____ Text zur Analyse
Peter Grimm / 10.06.2019 / 06:14 / Foto: André Karwath / 43 / Seite ausdrucken

Berliner Verfalls-Beschleunigungsgesetz

Berlin ist in gewissem Sinne eine zukunftsweisende Stadt. In dieser Stadt wird vieles schon erlebbar, was anderen Teilen Deutschlands noch bevor steht. Die rot-rot-grün regierte Hauptstadt will nicht nur Vorreiter des gesellschaftlichen Fortschritts sein. Sie macht auch erlebbar, was aus einem Gemeinwesen wird, in dem „Wertschöpfung“ zum Fremdwort verkommen ist. Die Verantwortungsträger scheinen Kleinigkeiten, wie etwa Werterhaltung der Infrastruktur, aus ihrem Aufgabenportfolio einfach abzuwählen, als handle es sich um lästige naturwissenschaftliche Schulfächer auf dem Weg zum Abitur.
________
____ Zu verwendende Daten
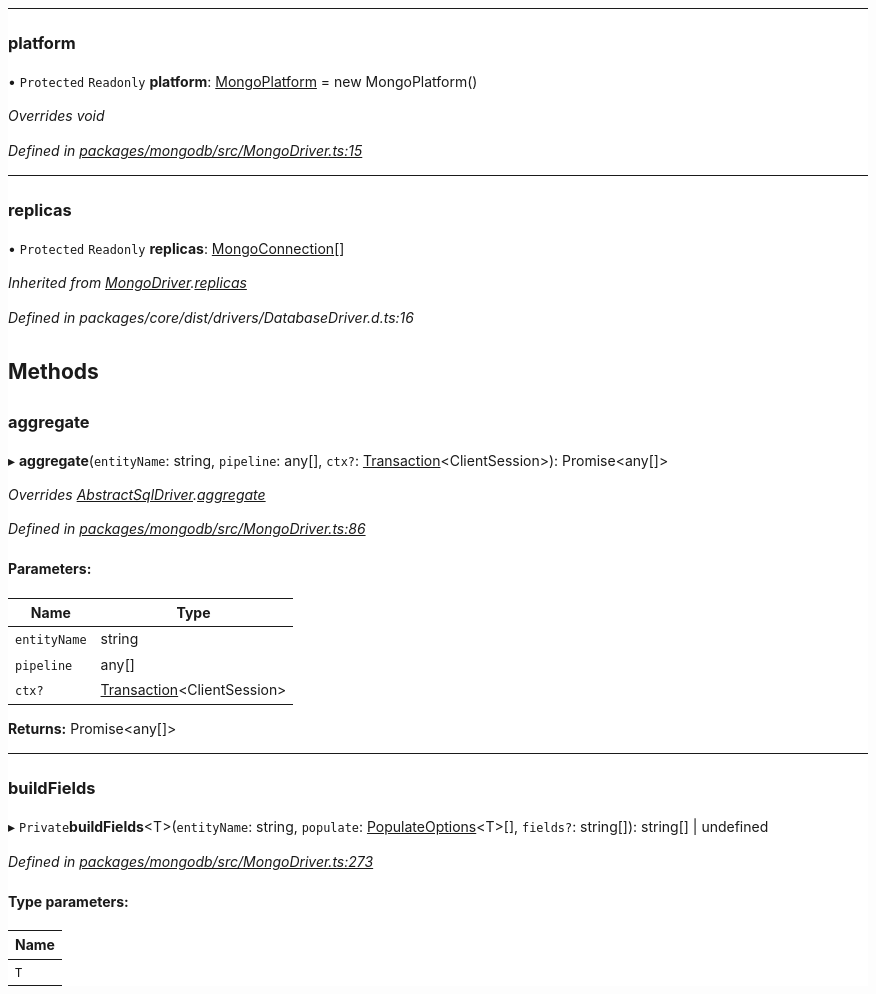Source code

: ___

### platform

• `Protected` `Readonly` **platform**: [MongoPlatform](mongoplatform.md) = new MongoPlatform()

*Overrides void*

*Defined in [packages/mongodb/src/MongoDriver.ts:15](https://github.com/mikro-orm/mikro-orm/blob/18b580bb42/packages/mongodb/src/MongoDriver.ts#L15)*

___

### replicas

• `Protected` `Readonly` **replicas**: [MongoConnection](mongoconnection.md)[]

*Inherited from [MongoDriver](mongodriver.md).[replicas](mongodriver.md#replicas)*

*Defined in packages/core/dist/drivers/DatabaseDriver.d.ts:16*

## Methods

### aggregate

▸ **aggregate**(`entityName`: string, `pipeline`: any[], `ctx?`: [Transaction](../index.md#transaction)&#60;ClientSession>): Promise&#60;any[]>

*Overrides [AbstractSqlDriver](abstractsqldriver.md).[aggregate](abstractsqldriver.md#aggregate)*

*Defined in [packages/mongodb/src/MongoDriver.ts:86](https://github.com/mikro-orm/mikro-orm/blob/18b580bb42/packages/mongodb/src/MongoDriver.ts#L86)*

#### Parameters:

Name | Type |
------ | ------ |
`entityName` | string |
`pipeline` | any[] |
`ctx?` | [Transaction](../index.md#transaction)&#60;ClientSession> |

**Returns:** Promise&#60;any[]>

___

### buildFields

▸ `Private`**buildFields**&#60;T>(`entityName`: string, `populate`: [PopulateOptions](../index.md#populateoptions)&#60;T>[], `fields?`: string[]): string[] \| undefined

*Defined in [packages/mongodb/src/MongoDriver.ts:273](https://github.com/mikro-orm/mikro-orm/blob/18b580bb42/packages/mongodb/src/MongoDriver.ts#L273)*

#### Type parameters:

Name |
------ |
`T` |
________
**Zu lösende Aufgaben:**
a: Wie wird die Regierung der Hauptstadt im Text über Berlin politisch bezeichnet?
b: Gib die folgenden Zeilen der Datensätze unverändert zurück: Beginne bei der Zeile, die „string[] \| undefined“ enthält, und höre mit dem Ende der Datensätze auf.

**Antworten je Aufgabe:**
a: Als rot-rot-grün.

b:
▸ `Private`**buildFields**&#60;T>(`entityName`: string, `populate`: [PopulateOptions](../index.md#populateoptions)&#60;T>[], `fields?`: string[]): string[] \| undefined

*Defined in [packages/mongodb/src/MongoDriver.ts:273](https://github.com/mikro-orm/mikro-orm/blob/18b580bb42/packages/mongodb/src/MongoDriver.ts#L273)*

#### Type parameters:

Name |
------ |
`T` |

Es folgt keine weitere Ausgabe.